In recent months, both the U.S. Treasury Department's Office of Financial Research (OFR) and international regulators such as the Financial Stability Board (FSB) have examined whether asset managers pose risks to financial stability. One report is deeply flawed; the other offers a more informed view. Unfortunately, Gretchen Morgenson’s New York Times column (“Bailout Risk, Far Beyond the Banks,” January 12) veers toward the flawed report.

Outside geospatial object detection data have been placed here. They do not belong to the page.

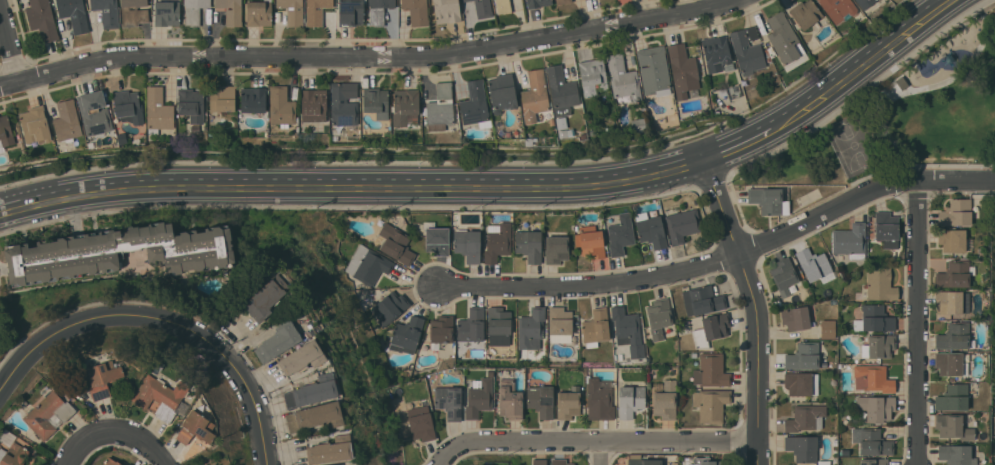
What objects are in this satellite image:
building: (466, 0)
building: (562, 1)
building: (537, 3)
building: (864, 3)
building: (503, 6)
building: (483, 8)
building: (838, 9)
building: (379, 10)
building: (194, 11)
building: (231, 11)
building: (292, 11)
building: (316, 11)
building: (417, 11)
building: (447, 11)
building: (107, 12)
building: (134, 12)
building: (259, 12)
building: (351, 12)
building: (167, 13)
building: (74, 14)
building: (807, 14)
building: (42, 19)
road: (955, 20)
road: (10, 40)
building: (786, 41)
building: (748, 51)
building: (716, 52)
road: (370, 56)
building: (729, 67)
building: (654, 70)
building: (683, 70)
building: (592, 76)
building: (623, 78)
building: (561, 90)
building: (502, 92)
building: (694, 93)
building: (535, 96)
building: (222, 98)
road: (887, 99)
building: (253, 100)
building: (376, 102)
building: (344, 103)
road: (868, 103)
building: (191, 104)
building: (314, 105)
building: (475, 105)
building: (128, 106)
building: (281, 106)
building: (404, 106)
building: (440, 108)
building: (158, 110)
building: (94, 112)
park: (904, 118)
building: (67, 121)
building: (561, 122)
building: (35, 125)
building: (638, 126)
building: (502, 129)
building: (592, 131)
building: (5, 133)
building: (566, 133)
building: (583, 136)
park: (856, 146)
road: (757, 159)
road: (499, 185)
building: (769, 200)
building: (956, 213)
building: (681, 223)
building: (651, 229)
building: (886, 229)
building: (621, 234)
building: (436, 239)
building: (954, 240)
building: (497, 241)
building: (850, 241)
building: (590, 242)
building: (396, 243)
building: (468, 245)
building: (529, 245)
building: (556, 246)
building: (119, 252)
building: (902, 253)
road: (722, 259)
building: (367, 265)
building: (815, 266)
building: (955, 274)
building: (784, 275)
building: (879, 284)
building: (266, 298)
building: (702, 300)
building: (949, 302)
road: (759, 307)
building: (390, 308)
road: (96, 313)
building: (659, 317)
building: (795, 318)
building: (873, 319)
building: (560, 321)
road: (920, 322)
building: (471, 325)
building: (499, 326)
building: (595, 328)
building: (441, 329)
building: (531, 329)
building: (711, 329)
building: (828, 329)
building: (628, 331)
building: (407, 333)
building: (308, 334)
building: (954, 336)
building: (278, 341)
building: (879, 346)
building: (513, 353)
building: (694, 354)
building: (803, 356)
building: (302, 357)
building: (951, 363)
building: (159, 365)
building: (671, 369)
building: (711, 370)
building: (103, 378)
building: (873, 379)
building: (801, 383)
building: (313, 392)
road: (256, 396)
building: (162, 397)
building: (479, 397)
building: (953, 398)
building: (509, 399)
building: (600, 399)
building: (665, 399)
building: (630, 400)
building: (540, 401)
building: (449, 402)
building: (567, 404)
building: (711, 404)
building: (877, 408)
building: (48, 414)
building: (315, 416)
building: (806, 417)
building: (420, 423)
building: (953, 426)
building: (196, 428)
building: (5, 431)
road: (118, 432)
building: (18, 439)
building: (871, 441)
road: (597, 443)
building: (802, 447)
building: (330, 450)
building: (12, 452)
road: (602, 454)
building: (956, 454)
building: (635, 456)
building: (110, 461)
building: (539, 461)
building: (706, 461)
building: (873, 461)
building: (560, 462)
building: (645, 462)
building: (824, 462)
building: (203, 464)
building: (214, 464)
building: (336, 464)

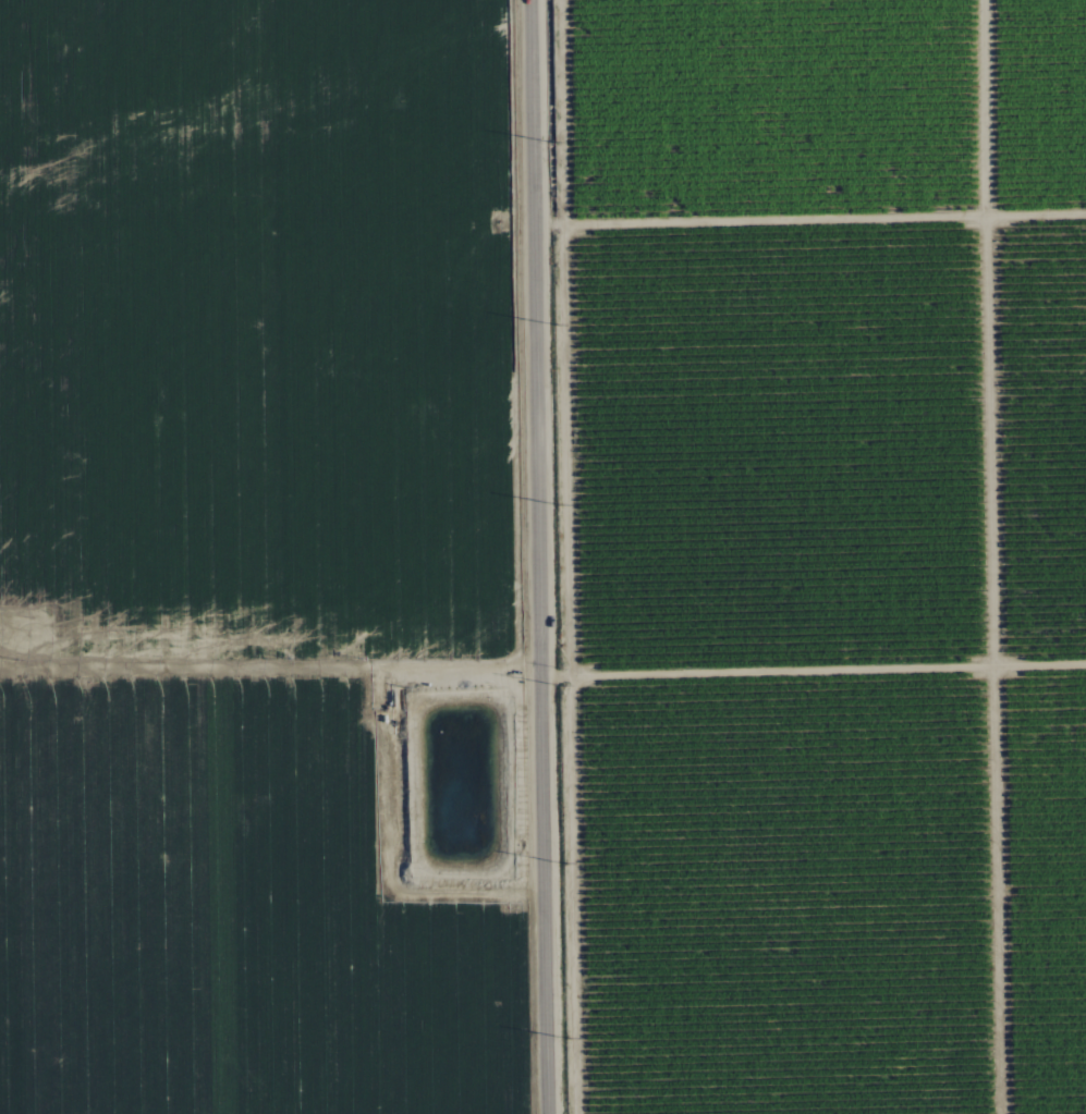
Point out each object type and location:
crop: (260, 343)
road: (537, 557)
road: (812, 672)
crop: (253, 905)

The FSB carefully distinguishes among different types of asset managers and investment funds, and acknowledges that current fund regulation limits systemic risk. The FSB observes that “funds contain a specific ‘shock absorber’...fund investors absorb the negative effects [of fund losses], thereby mitigating” systemic risk. This is exactly the point of ICI Global’s statement, which Morgenson dismissed. Morgenson also ignores the FSB’s observation that fund liquidations during what Ben Bernanke called “history’s worst financial crisis” did not have systemic impact.
The recent report by the OFR largely obscures these important distinctions.
The U.S. and global fund industry supports reforms that will strengthen financial markets. But any regulation must be based in sound analysis—sadly missing from both Morgenson’s column and the Treasury report.
Paul Schott Stevens is president and CEO of ICI.